File Level Redundancy Scope Statement
The availability and resilience of a Lustre* file system currently relies entirely on the availability and resilience of its backend storage devices, servers, software, and network. Lustre software File-Level Replication mitigates this dependency by specifying a mirroring file layout for data across multiple OSTs so that file data remains available in the event of OSS or OST failure, for whatever reason. Data integrity can be checked and repaired by comparing mirrors.
The design will anticipate a phased implementation. In the Phase 1 Delayed Replication implementation, one or more replica copies will be created on otherwise idle files by a generic userspace replication utility with a configurable delay after the file is last modified (e.g within a few minutes). This will turn a non-replicated file into a replicated file, and will restore the required level of replication to files that have been modified or are stored on OSTs that are unavailable for an extended time. Phase 1 clients will have read-only access to any replica copy, and can resend reads to a different replica object if the original read fails or times out. In Phase 1, if a file is modified the replica OST objects will be marked out-of-sync on the MDT. Files that are not modified after initial creation (i.e. the large majority of all files) will therefore retain resilience after initial replication. Overwritten or appended files will regain replication when the replication utility is run on them again. A replication agent will be provided that uses the Lustre Changelog to detect and resync out-of-sync files efficiently. Integration with external policy engines such as RobinHood is anticipated using the HSM coordinator and agents, but outside the scope of this project.

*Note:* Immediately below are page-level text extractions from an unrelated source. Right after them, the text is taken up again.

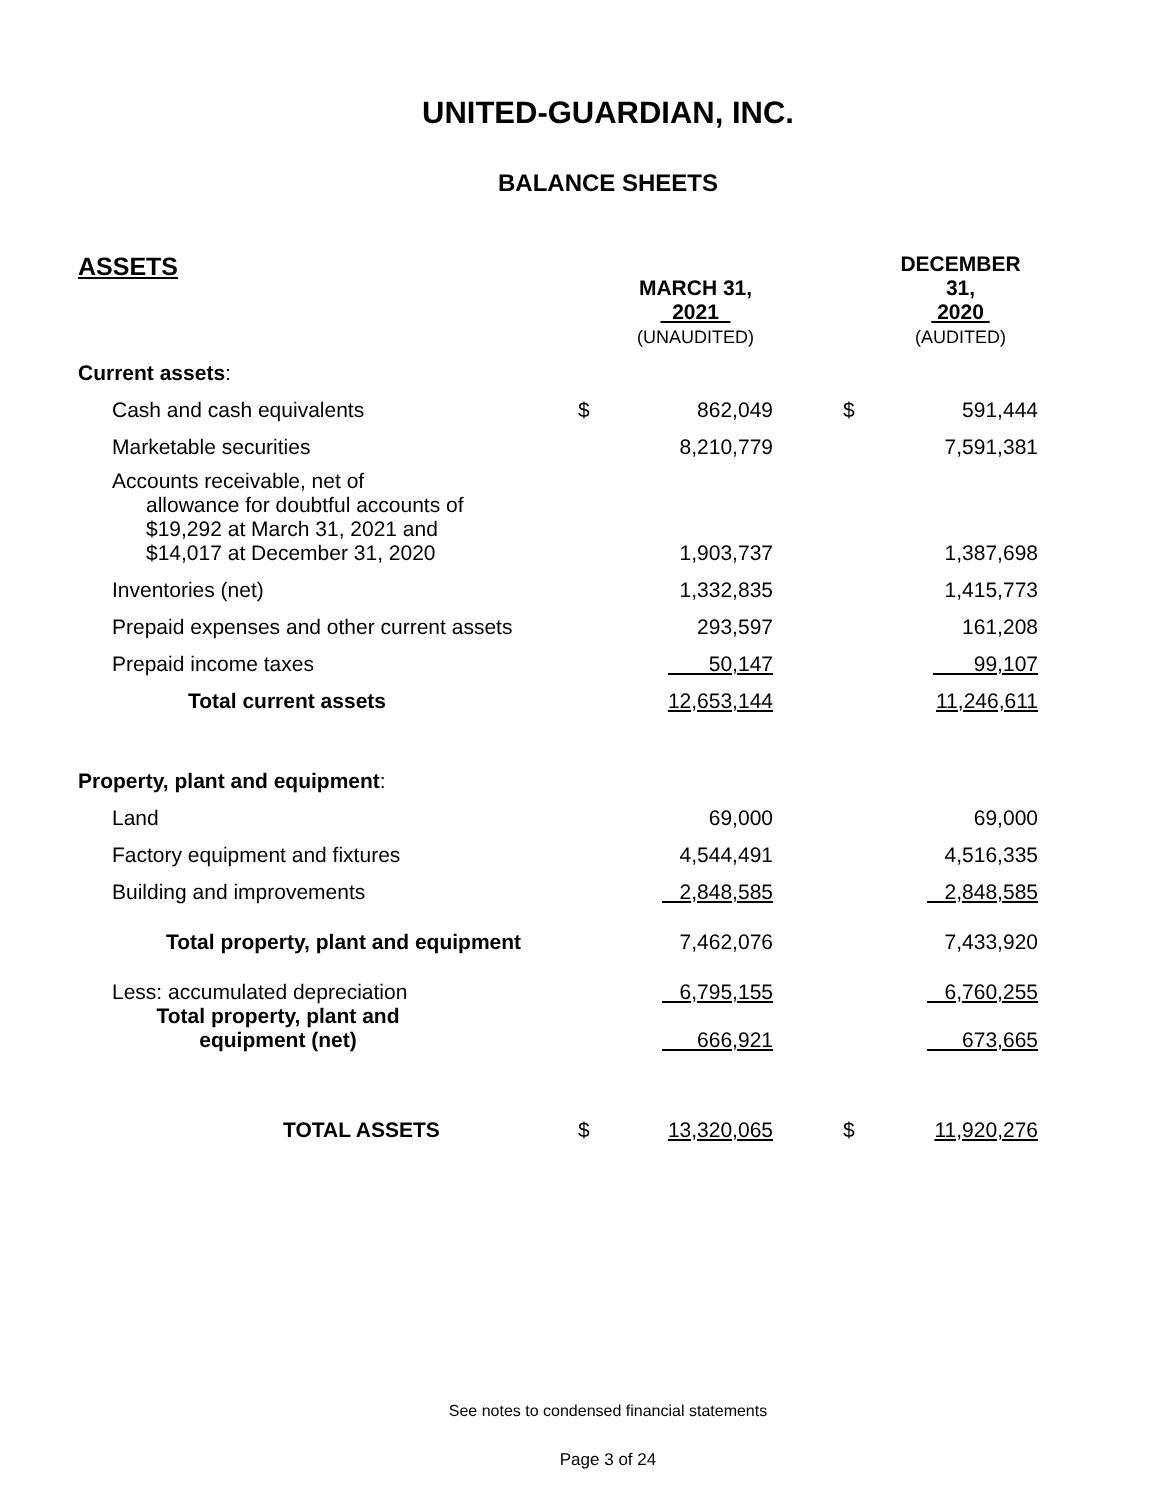UNITED-GUARDIAN, INC.
BALANCE SHEETS
| ASSETS | | MARCH 31, 2021 | | | DECEMBER 31, 2020 |
| --- | --- | --- | --- | --- | --- |
| | | (UNAUDITED) | | | (AUDITED) |
| Current assets : | | | | | |
| Cash and cash equivalents | $ | 862,049 | | $ | 591,444 |
| Marketable securities | | 8,210,779 | | | 7,591,381 |
| Accounts receivable, net of allowance for doubtful accounts of $19,292 at March 31, 2021 and $14,017 at December 31, 2020 | | 1,903,737 | | | 1,387,698 |
| Inventories (net) | | 1,332,835 | | | 1,415,773 |
| Prepaid expenses and other current assets | | 293,597 | | | 161,208 |
| Prepaid income taxes | | 50,147 | | | 99,107 |
| Total current assets | | 12,653,144 | | | 11,246,611 |
| Property, plant and equipment : | | | | | |
| Land | | 69,000 | | | 69,000 |
| Factory equipment and fixtures | | 4,544,491 | | | 4,516,335 |
| Building and improvements | | 2,848,585 | | | 2,848,585 |
| Total property, plant and equipment | | 7,462,076 | | | 7,433,920 |
| Less: accumulated depreciation | | 6,795,155 | | | 6,760,255 |
| Total property, plant and equipment (net) | | 666,921 | | | 673,665 |
| TOTAL ASSETS | $ | 13,320,065 | | $ | 11,920,276 |
See notes to condensed financial statements
Page 3 of 24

In the Phase 2 Immediate Replication implementation, modified files will be updated directly by the client for every write, first to the primary replica, and also to the backup replica(s). The backup replicas will be marked STALE on the MDT upon creation or before the file is modified, and only the primary replica will be available for reads. After all writes have successfully completed to the backup replicas the STALE flag can be cleared from the replica(s). If writes to the primary replica fails for some reason, the client(s) will mark it out-of-sync, flush all of the writes to the backup replica(s), and then select a backup replica as the new primary replica. In case writes to a backup replica fails, the clients will mark it out-of-sync. The Phase 1 replication utility will be used to re-synchronize any out-of-sync replica(s). This will allow replication immediately on file creation, and replica copies will be updated immediately on overwrites and appends under normal use cases. This also allows concurrent asynchronous read/write operations without complex recovery mechanisms or introducing synchronous writes or barriers between updates.

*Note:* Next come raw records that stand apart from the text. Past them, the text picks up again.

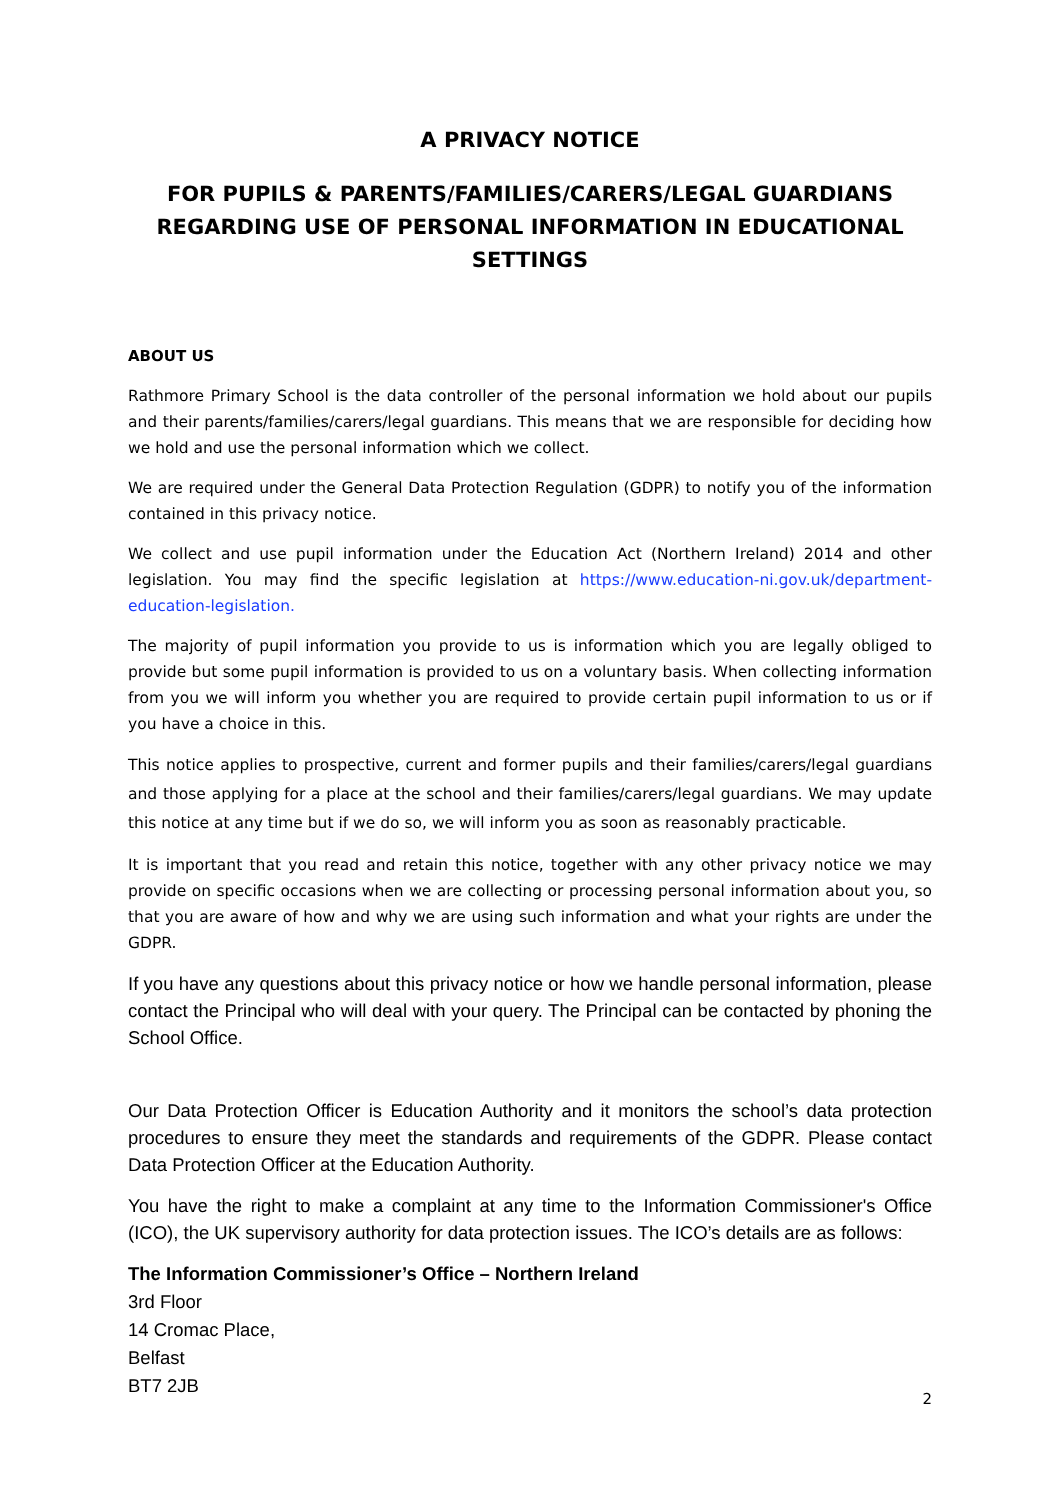A PRIVACY NOTICE
FOR PUPILS & PARENTS/FAMILIES/CARERS/LEGAL GUARDIANS REGARDING USE OF PERSONAL INFORMATION IN EDUCATIONAL SETTINGS
ABOUT US
Rathmore Primary School is the data controller of the personal information we hold about our pupils and their parents/families/carers/legal guardians. This means that we are responsible for deciding how we hold and use the personal information which we collect.
We are required under the General Data Protection Regulation (GDPR) to notify you of the information contained in this privacy notice.
We collect and use pupil information under the Education Act (Northern Ireland) 2014 and other legislation. You may find the specific legislation at https://www.education-ni.gov.uk/department-education-legislation.
The majority of pupil information you provide to us is information which you are legally obliged to provide but some pupil information is provided to us on a voluntary basis. When collecting information from you we will inform you whether you are required to provide certain pupil information to us or if you have a choice in this.
This notice applies to prospective, current and former pupils and their families/carers/legal guardians and those applying for a place at the school and their families/carers/legal guardians. We may update this notice at any time but if we do so, we will inform you as soon as reasonably practicable.
It is important that you read and retain this notice, together with any other privacy notice we may provide on specific occasions when we are collecting or processing personal information about you, so that you are aware of how and why we are using such information and what your rights are under the GDPR.
If you have any questions about this privacy notice or how we handle personal information, please contact the Principal who will deal with your query. The Principal can be contacted by phoning the School Office.
Our Data Protection Officer is Education Authority and it monitors the school’s data protection procedures to ensure they meet the standards and requirements of the GDPR. Please contact Data Protection Officer at the Education Authority.
You have the right to make a complaint at any time to the Information Commissioner's Office (ICO), the UK supervisory authority for data protection issues. The ICO’s details are as follows:
The Information Commissioner’s Office – Northern Ireland
3rd Floor
14 Cromac Place,
Belfast
BT7 2JB
2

Replica OST object allocation algorithms will be developed to ensure fault isolation between replicas, and will load balance replica generation over all available OSTs. This will ensure single hardware and software failures cannot affect multiple replicas and that repair speed after such a failure scales with aggregate OST bandwidth. The layout for replicated files will be stored on the MDT inode for the file and can be specified independently for each file as is done today. Existing default directory and file layout policy will be available to users to control the level of replication. The design of actual replicated layout format stored on the MDT is handled in the Layout Enhancement project.
Design Project Goals
- Design of a delayed replication utility. This will set or restore the requested level of replication on a set of Lustre files by allocating and initializing new replica OST objects and performing a layout switch to include them in the original file layout when required. The design will be targeted to idle files and abandon or restart replication if the file is overwritten.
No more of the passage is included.